[EXTRAIT DU DOCUMENT]
★ ★ ★

Benoît XVI à Lourdes

Méditation du pape Benoît XVI pour la procession eucharistique sur la Prairie à Lourdes, dimanche 14 septembre 2008

« Seigneur Jésus, Tu es là !

Et vous, mes frères, mes sœurs, mes amis, Vous êtes là, avec moi, devant Lui !

Seigneur, voici deux mille ans, tu as accepté de monter sur une Croix d’infamie pour ensuite ressusciter et demeurer à jamais avec nous (…) tes frères, tes sœurs !

Et vous, mes frères, mes sœurs, mes amis, Vous acceptez de vous laisser saisir par Lui. Nous Le contemplons.
Nous L’adorons. Nous L’aimons. Nous cherchons à L’aimer davantage.

Nous contemplons Celui qui, au cours de son repas pascal, a donné son Corps et son Sang à ses disciples, pour être avec eux « tous les jours, jusqu’à la fin du monde » (Mt 28, 20).

Nous adorons Celui qui est au principe et au terme de notre foi, Celui sans qui nous ne serions pas là ce soir, Celui sans qui nous ne serions pas du tout, Celui sans qui rien ne serait, rien, absolument rien ! Lui par qui « tout a été fait » (Jn 1, 3), Lui en qui nous avons été créés, pour l’éternité, Lui qui nous a donné son propre Corps et son propre Sang, Il est là, ce soir, devant nous, offert à nos regards.

★ ★ ★

[DONNÉES BRUTES]
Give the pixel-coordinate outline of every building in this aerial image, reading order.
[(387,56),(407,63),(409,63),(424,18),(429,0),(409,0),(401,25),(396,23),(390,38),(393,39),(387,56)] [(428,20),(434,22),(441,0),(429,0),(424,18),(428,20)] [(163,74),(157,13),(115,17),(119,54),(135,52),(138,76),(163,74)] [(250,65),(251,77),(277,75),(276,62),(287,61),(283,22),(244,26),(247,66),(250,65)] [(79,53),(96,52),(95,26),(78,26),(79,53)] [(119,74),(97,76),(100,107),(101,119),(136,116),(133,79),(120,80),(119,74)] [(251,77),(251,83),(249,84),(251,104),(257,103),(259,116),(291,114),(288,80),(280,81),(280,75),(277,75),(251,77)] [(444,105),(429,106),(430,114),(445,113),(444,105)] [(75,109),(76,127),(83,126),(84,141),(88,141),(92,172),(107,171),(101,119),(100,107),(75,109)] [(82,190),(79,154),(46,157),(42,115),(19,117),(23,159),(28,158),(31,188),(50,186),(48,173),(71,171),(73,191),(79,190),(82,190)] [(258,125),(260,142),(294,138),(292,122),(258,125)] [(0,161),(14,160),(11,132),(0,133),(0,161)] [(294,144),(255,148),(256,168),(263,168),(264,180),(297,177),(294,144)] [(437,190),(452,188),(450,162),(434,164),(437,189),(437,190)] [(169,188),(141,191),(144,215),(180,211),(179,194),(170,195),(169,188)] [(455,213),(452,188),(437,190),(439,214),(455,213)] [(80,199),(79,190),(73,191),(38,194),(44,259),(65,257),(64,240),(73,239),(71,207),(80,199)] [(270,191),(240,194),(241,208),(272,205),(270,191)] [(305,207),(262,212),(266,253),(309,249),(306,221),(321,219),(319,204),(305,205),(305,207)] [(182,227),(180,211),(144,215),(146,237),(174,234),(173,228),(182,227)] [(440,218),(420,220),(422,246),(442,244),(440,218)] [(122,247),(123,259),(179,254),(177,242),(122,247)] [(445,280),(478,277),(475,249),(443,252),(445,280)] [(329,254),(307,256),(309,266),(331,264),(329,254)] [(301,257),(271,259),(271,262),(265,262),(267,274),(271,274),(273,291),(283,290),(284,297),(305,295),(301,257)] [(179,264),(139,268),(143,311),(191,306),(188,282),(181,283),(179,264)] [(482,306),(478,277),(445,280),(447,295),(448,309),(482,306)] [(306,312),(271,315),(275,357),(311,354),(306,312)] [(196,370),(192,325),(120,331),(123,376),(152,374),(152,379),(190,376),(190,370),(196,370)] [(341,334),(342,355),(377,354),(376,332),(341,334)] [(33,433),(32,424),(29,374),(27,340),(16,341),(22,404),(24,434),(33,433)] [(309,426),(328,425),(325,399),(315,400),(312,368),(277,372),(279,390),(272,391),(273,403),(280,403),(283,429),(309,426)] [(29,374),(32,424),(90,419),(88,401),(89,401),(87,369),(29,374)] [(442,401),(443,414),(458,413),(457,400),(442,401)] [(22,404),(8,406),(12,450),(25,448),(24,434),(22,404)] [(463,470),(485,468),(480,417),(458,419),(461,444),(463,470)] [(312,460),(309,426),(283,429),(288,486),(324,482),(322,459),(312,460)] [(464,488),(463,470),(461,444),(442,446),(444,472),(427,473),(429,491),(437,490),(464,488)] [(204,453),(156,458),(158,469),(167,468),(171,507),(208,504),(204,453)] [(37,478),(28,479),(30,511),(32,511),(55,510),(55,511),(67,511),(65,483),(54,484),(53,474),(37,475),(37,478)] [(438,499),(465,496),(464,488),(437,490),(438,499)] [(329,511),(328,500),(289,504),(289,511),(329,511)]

★ ★ ★

[CONSIGNES]
**A.** Répondez aux questions suivantes d'après la méditation de Benoît XVI à Lourdes :
(i) Quel jour cette méditation a-t-elle été prononcée ?
(ii) Quelle référence biblique accompagne la citation « tous les jours, jusqu'à la fin du monde » ?
(iii) Il y a combien d'années le Seigneur a-t-il accepté de monter sur une Croix, selon la méditation ?
**B.** Recopiez fidèlement le passage de la méditation de Benoît XVI à Lourdes, de « Méditation du pape » jusqu'à « Nous Le contemplons. ».
**C.** Poursuivez la méditation de Benoît XVI à Lourdes à partir de l'endroit où elle s'interrompt.
Les données n'ont aucun rapport avec la méditation de Benoît XVI à Lourdes.

[RÉPONSES]
**A.**
(i) Le dimanche 14 septembre 2008.
(ii) Mt 28, 20.
(iii) Deux mille ans.

**B.**
Méditation du pape Benoît XVI pour la procession eucharistique sur la Prairie à Lourdes, dimanche 14 septembre 2008

« Seigneur Jésus, Tu es là !

Et vous, mes frères, mes sœurs, mes amis, Vous êtes là, avec moi, devant Lui !

Seigneur, voici deux mille ans, tu as accepté de monter sur une Croix d’infamie pour ensuite ressusciter et demeurer à jamais avec nous (…) tes frères, tes sœurs !

Et vous, mes frères, mes sœurs, mes amis, Vous acceptez de vous laisser saisir par Lui. Nous Le contemplons.

**C.**
Nous aimons – et nous cherchons à aimer davantage – Celui qui est là, devant nous, offert à nos regards, à nos questions peut-être, à notre amour.

Que nous marchions – ou que nous soyons cloués sur un lit de souffrance, que nous marchions dans la joie – ou que nous soyons dans le désert de l’âme (cf. Nb 21, 5), Seigneur, prends-nous tous dans ton Amour : dans l’Amour infini, qui est éternellement Celui du Père pour le Fils et du Fils pour le Père, celui du Père et du Fils pour l’Esprit, et de l’Esprit pour le Père et pour le Fils.

L’Hostie Sainte exposée à nos yeux dit cette Puissance infinie de l’Amour manifestée sur la Croix glorieuse. L’Hostie Sainte nous dit l’incroyable abaissement de Celui qui s’est fait pauvre pour nous faire riches de Lui, Celui qui a accepté de tout perdre pour nous gagner à son Père. L’Hostie Sainte est le Sacrement vivant, efficace de la présence éternelle du Sauveur des hommes à son Église.

Mes frères, mes sœurs, mes amis,

Acceptons, acceptez de vous offrir à Celui qui nous a tout donné, qui est venu non pour juger le monde, mais pour le sauver (cf. Jn 3, 17), acceptez de reconnaître la présence agissante en vos vies de Celui qui est ici présent, exposé à nos regards. Acceptez de Lui offrir vos propres vies!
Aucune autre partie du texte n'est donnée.